Mistake 2: Approving a policy without seeing risk data
The board should see the risk register, incidents, supplier dependencies and remediation, not only the framework document.
Mistake 3: No record of challenge
Minutes that only say “noted” are weak evidence. Record questions, decisions, requested follow-up and risk acceptances.
Mistake 4: Missing third-party concentration
Supplier dependence is often where board-level resilience risk lives. Cloud, payment processors and core SaaS dependencies should be visible.

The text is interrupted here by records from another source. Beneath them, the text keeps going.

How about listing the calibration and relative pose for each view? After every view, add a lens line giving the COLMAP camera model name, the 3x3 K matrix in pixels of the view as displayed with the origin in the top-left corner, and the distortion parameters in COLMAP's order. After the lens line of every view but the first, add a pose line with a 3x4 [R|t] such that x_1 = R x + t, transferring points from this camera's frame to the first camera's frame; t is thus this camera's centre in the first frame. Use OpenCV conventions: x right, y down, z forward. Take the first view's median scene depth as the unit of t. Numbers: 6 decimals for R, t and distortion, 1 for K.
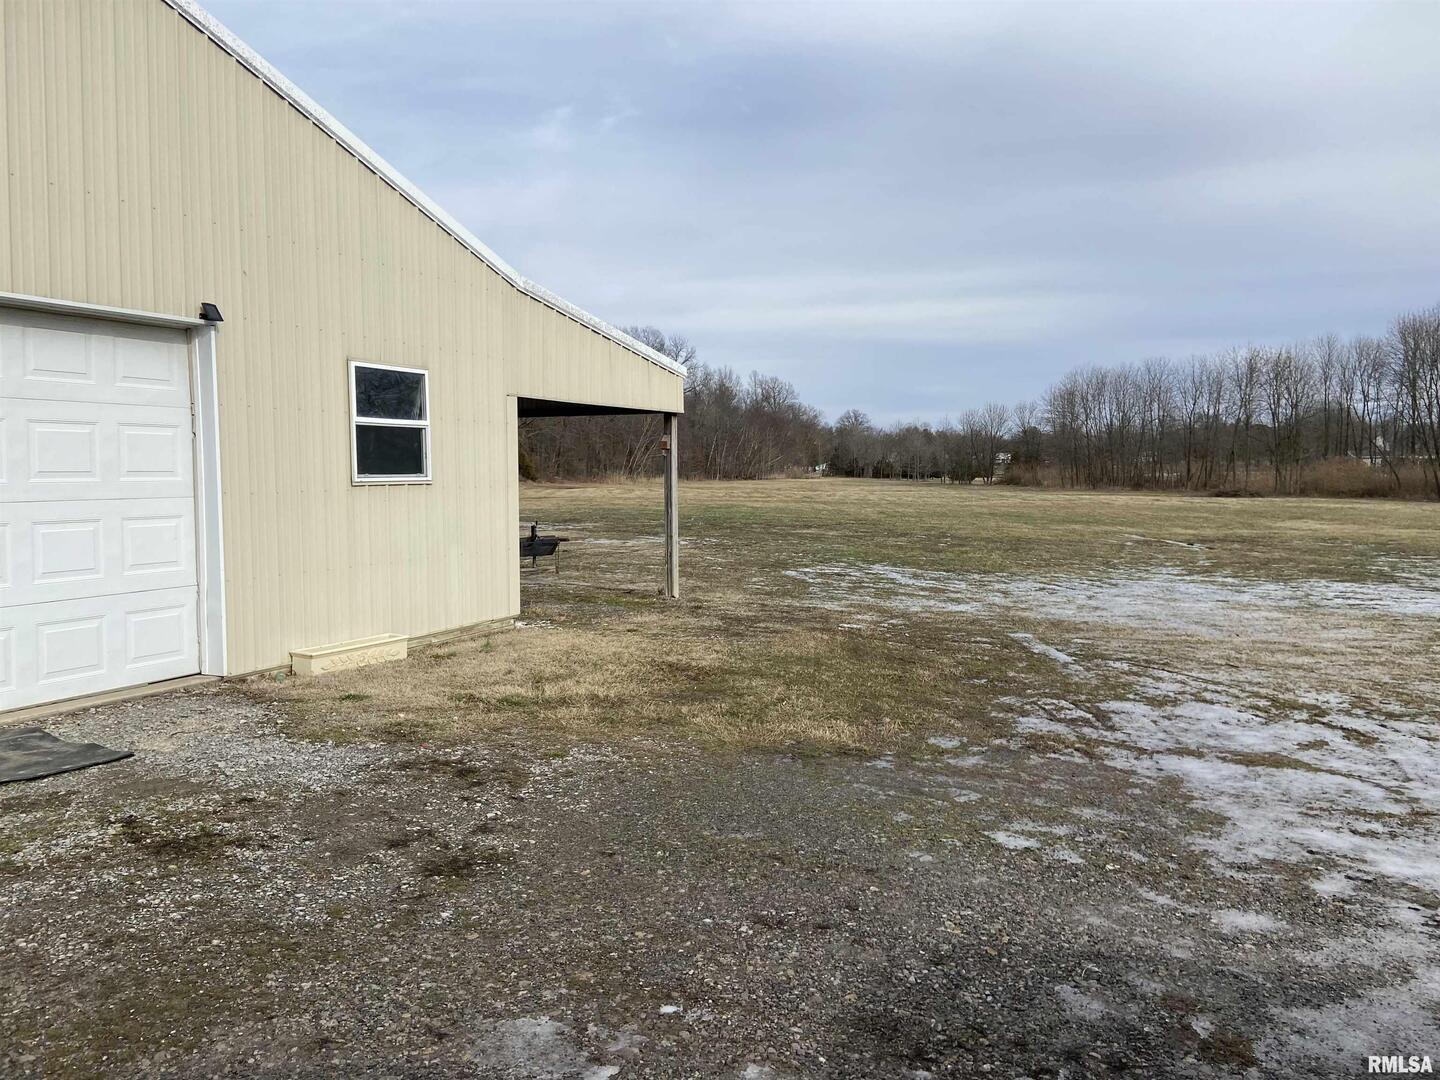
lens RADIAL K [[1079.8, 0, 712.3], [0, 1079.8, 527.4], [0, 0, 1]] dist [0.133892, -0.176068]
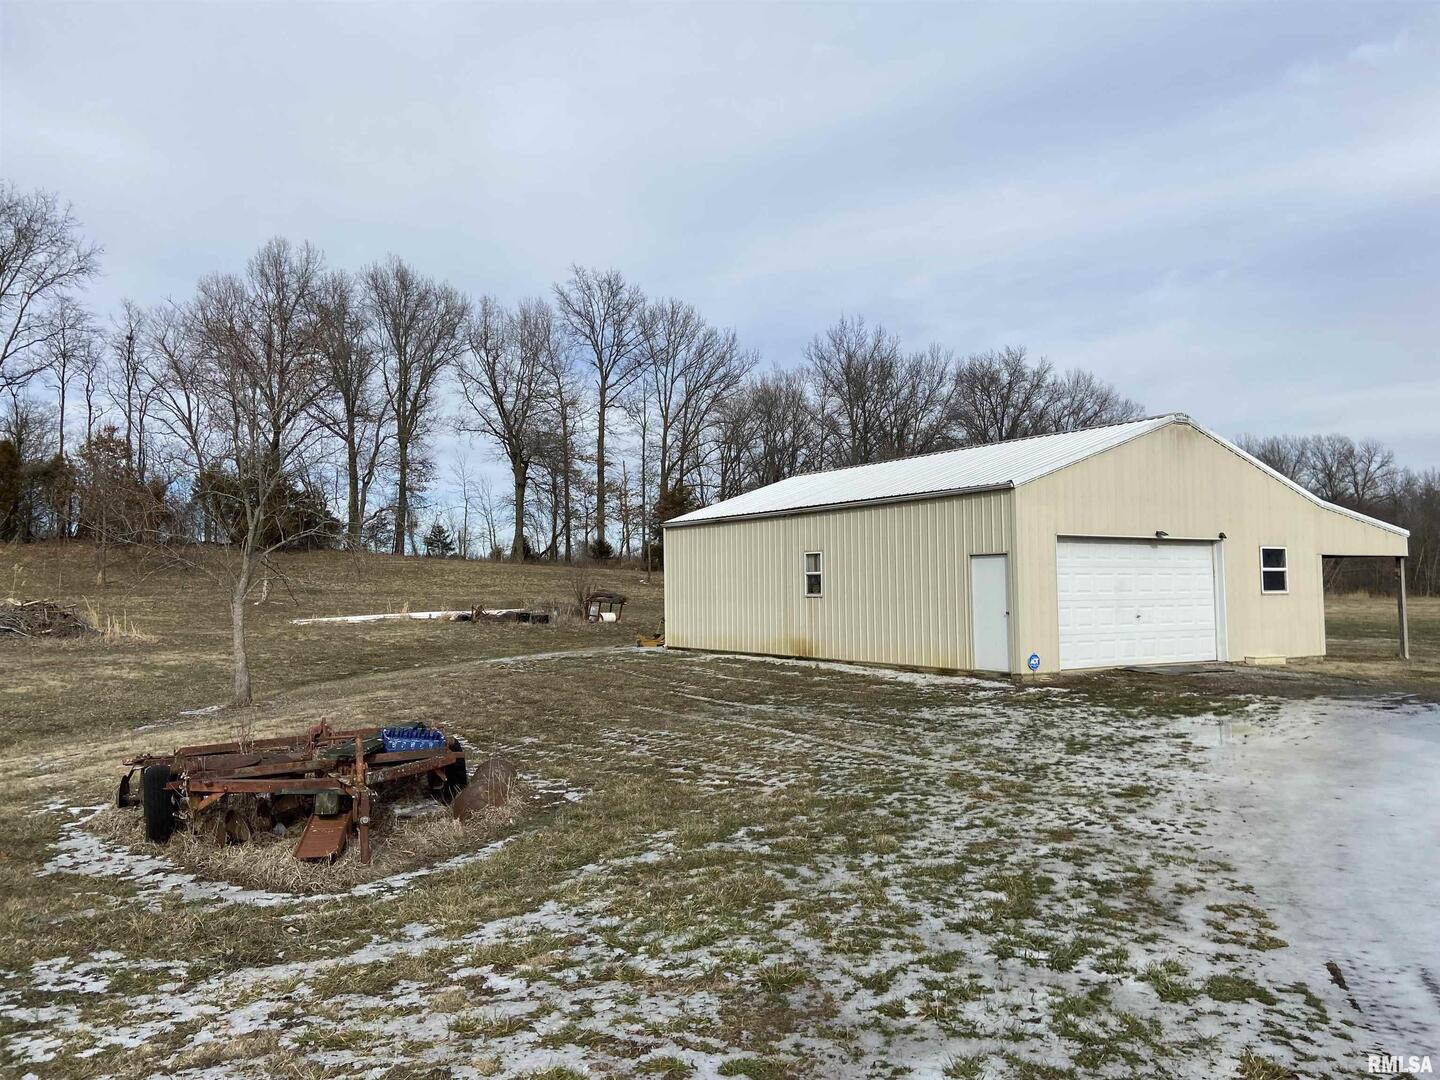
lens RADIAL K [[1079.8, 0, 712.3], [0, 1079.8, 527.4], [0, 0, 1]] dist [0.133892, -0.176068]
pose [[0.843205, -0.030447, -0.536730, -0.012934], [-0.026506, 0.994826, -0.098075, 0.060206], [0.536939, 0.096924, 0.838035, -1.214170]]
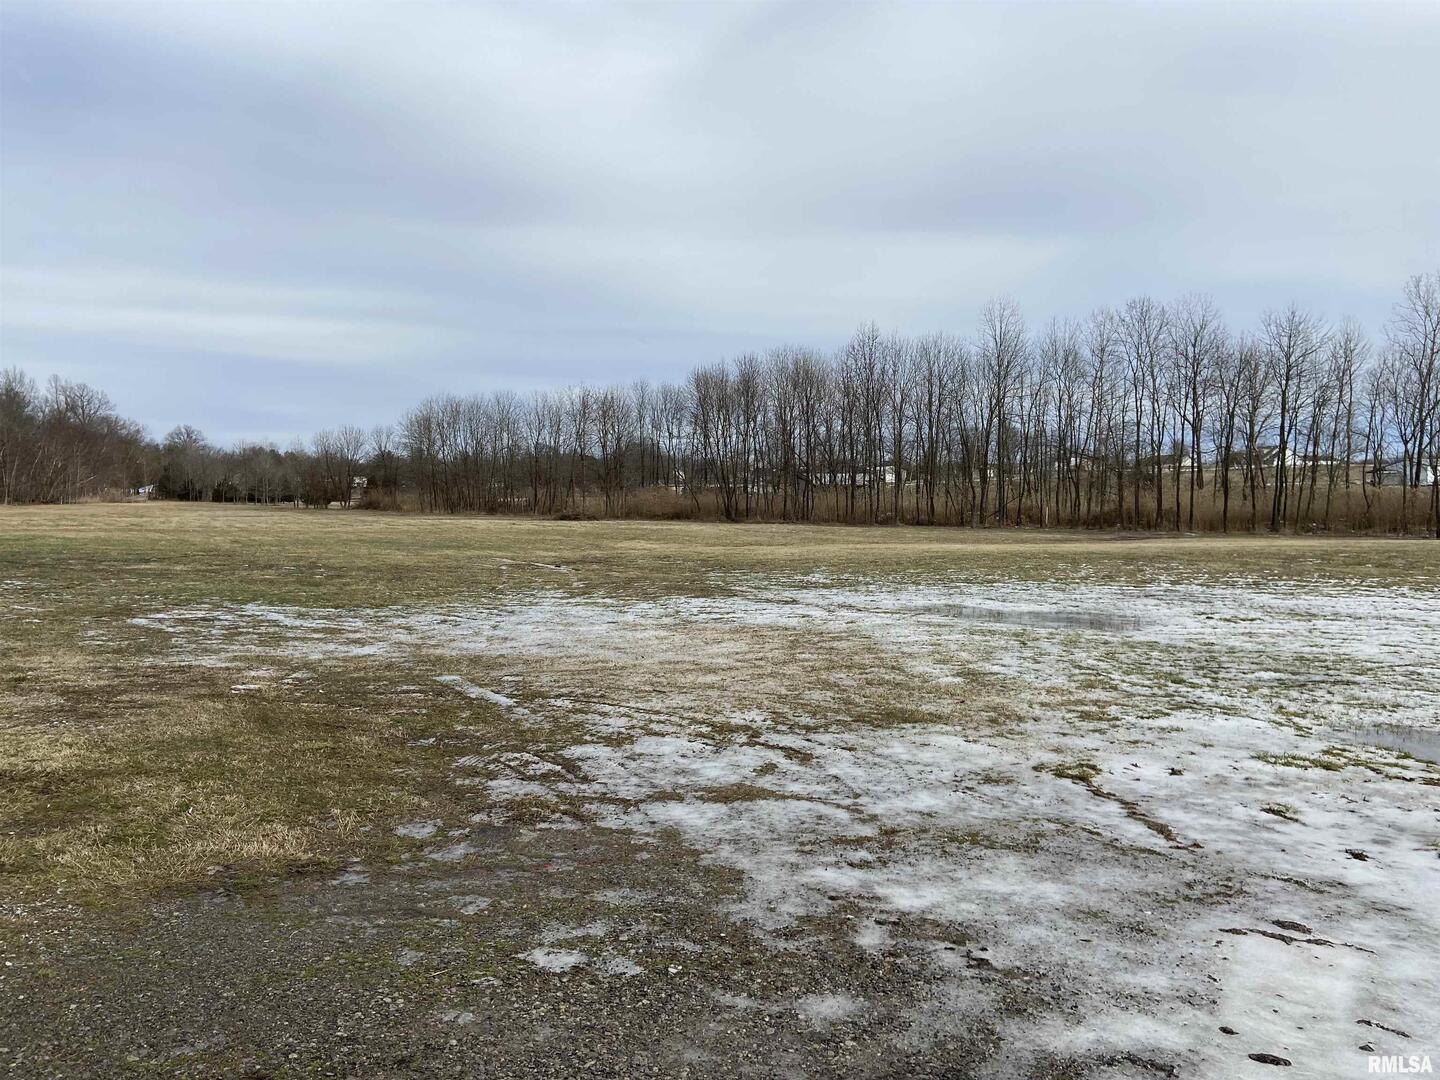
lens RADIAL K [[1079.8, 0, 712.3], [0, 1079.8, 527.4], [0, 0, 1]] dist [0.133892, -0.176068]
pose [[0.839494, -0.013497, 0.543201, -0.022672], [0.025471, 0.999570, -0.014528, -0.007558], [-0.542771, 0.026032, 0.839477, 0.075928]]
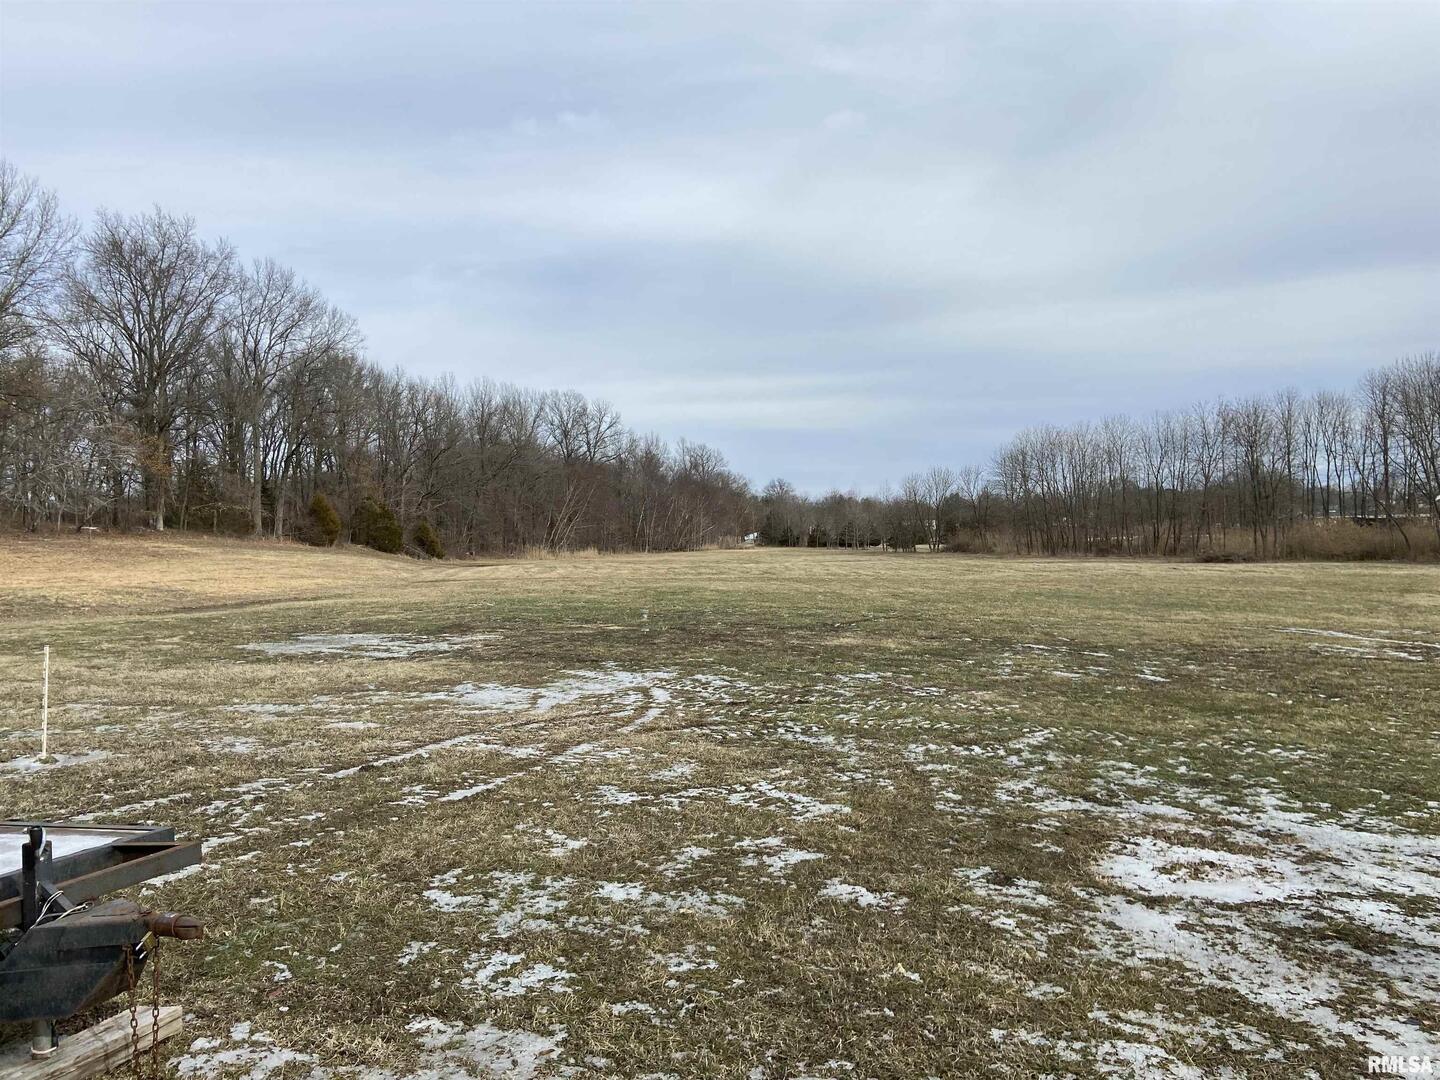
lens RADIAL K [[1079.8, 0, 712.3], [0, 1079.8, 527.4], [0, 0, 1]] dist [0.133892, -0.176068]
pose [[0.997311, -0.017556, 0.071148, -0.069255], [0.022185, 0.997651, -0.064805, -0.054031], [-0.069843, 0.066209, 0.995358, 0.986123]]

Mistake 5: No overdue remediation view
If the board cannot see late actions, it cannot challenge accountability.
Related reading
- DORA Compliance Checklist 2026: Practical Implementation Guide
- DORA ICT Risk Register Template: 2026 Guide for Financial Entities
- DORA Register of Information: 2026 Guide for ICT Third-Party Risk
- DORA Business Continuity and Disaster Recovery: Articles 11-12 Roadmap for 2026
- DORA Incident Reporting 2026: Initial Notification, Intermediate Report and Final Report Timeline
Primary sources
- Regulation (EU) 2022/2554 — DORA, EUR-Lex
- European Banking Authority — Digital Operational Resilience Act (DORA)
- EBA — Regulatory Technical Standards on the ICT risk management framework
Bottom line
DORA board responsibility is about evidence of informed oversight.

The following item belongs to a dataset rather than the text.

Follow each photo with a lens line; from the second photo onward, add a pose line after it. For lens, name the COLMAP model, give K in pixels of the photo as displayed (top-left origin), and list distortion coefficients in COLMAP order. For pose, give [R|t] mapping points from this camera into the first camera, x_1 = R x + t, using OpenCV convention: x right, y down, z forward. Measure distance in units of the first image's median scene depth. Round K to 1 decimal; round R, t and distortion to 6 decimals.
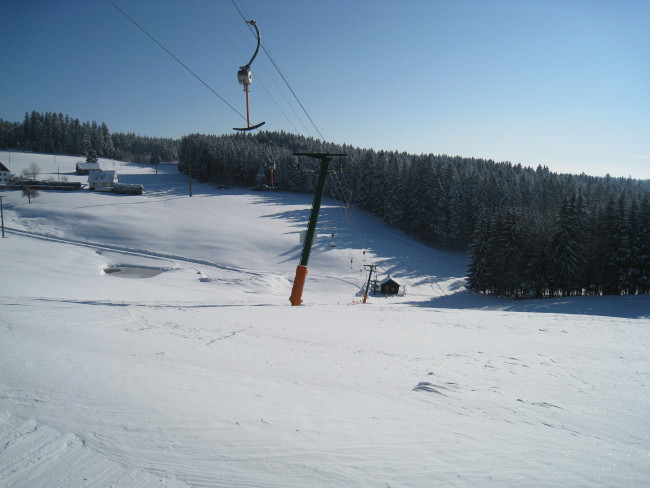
lens RADIAL K [[566.6, 0, 326.7], [0, 566.6, 243.7], [0, 0, 1]] dist [-0.090925, 0.013693]
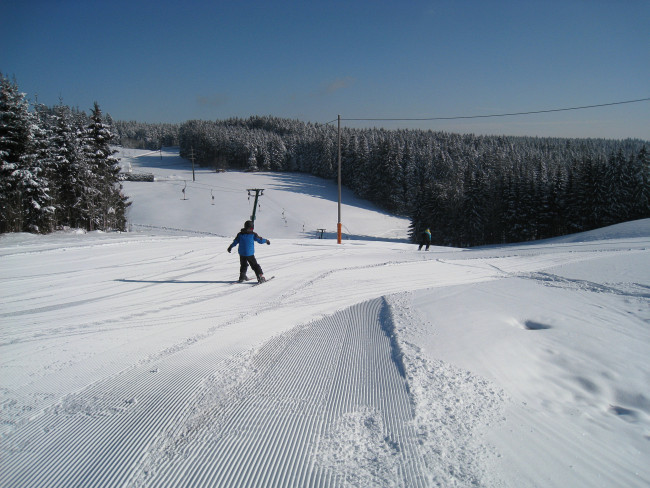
lens RADIAL K [[566.6, 0, 324.4], [0, 566.6, 244.0], [0, 0, 1]] dist [-0.090925, 0.013693]
pose [[0.999110, -0.041934, -0.004590, 0.040856], [0.042120, 0.997681, 0.053472, -0.000602], [0.002337, -0.053618, 0.998559, -0.235733]]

The management body should be able to show what it approved, what it challenged, which risks it accepted, which remediation it funded and how ICT resilience is monitored over time.
That is the difference between a DORA policy sign-off and a defensible governance model.
FAQ
What is the board responsible for under DORA?

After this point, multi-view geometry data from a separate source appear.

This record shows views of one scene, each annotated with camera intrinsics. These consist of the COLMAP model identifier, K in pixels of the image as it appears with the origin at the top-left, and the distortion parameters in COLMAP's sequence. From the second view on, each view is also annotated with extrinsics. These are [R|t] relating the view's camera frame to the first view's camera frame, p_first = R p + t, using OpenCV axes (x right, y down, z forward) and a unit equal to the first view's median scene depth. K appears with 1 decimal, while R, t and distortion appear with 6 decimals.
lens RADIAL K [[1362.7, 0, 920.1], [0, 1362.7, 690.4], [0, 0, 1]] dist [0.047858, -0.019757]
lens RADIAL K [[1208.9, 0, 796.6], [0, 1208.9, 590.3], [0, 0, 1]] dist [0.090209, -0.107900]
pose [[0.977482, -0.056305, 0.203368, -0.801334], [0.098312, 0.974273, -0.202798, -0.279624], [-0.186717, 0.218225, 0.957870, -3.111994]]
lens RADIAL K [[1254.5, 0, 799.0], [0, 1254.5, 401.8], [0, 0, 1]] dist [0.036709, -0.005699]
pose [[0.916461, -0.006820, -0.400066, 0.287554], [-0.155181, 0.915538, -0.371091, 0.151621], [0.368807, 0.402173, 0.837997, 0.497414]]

The management body is responsible for oversight of the ICT risk management framework, risk appetite, resilience strategy, incident and testing governance, ICT third-party risk and the resources needed to manage operational resilience.
Does the board need to understand technical cybersecurity details?
The board does not need to operate technical controls, but it should understand the material ICT risks, incident trends, supplier dependencies, recovery assumptions and remediation decisions it is approving or challenging.
What should a DORA board pack include?
A practical board pack should include top ICT risks, incidents and classification decisions, testing and BCDR results, critical third-party dependencies, overdue remediation, contract gaps, risk acceptances and decisions required from the management body.
How often should DORA be reported to the board?
Quarterly reporting is a practical baseline for many fintechs, with immediate escalation for major ICT incidents, material supplier failures, serious control gaps, failed recovery tests or decisions that exceed risk appetite.
What evidence shows board oversight?
Useful evidence includes approved frameworks, board packs, minutes, decision logs, risk acceptances, training records, remediation funding decisions and follow-up actions requested by the management body.
Is DORA compliance only an IT responsibility?
No. IT and security teams operate many controls, but DORA requires governance across the financial entity. The management body, risk, compliance, legal, operations, procurement and technology all contribute to the evidence model.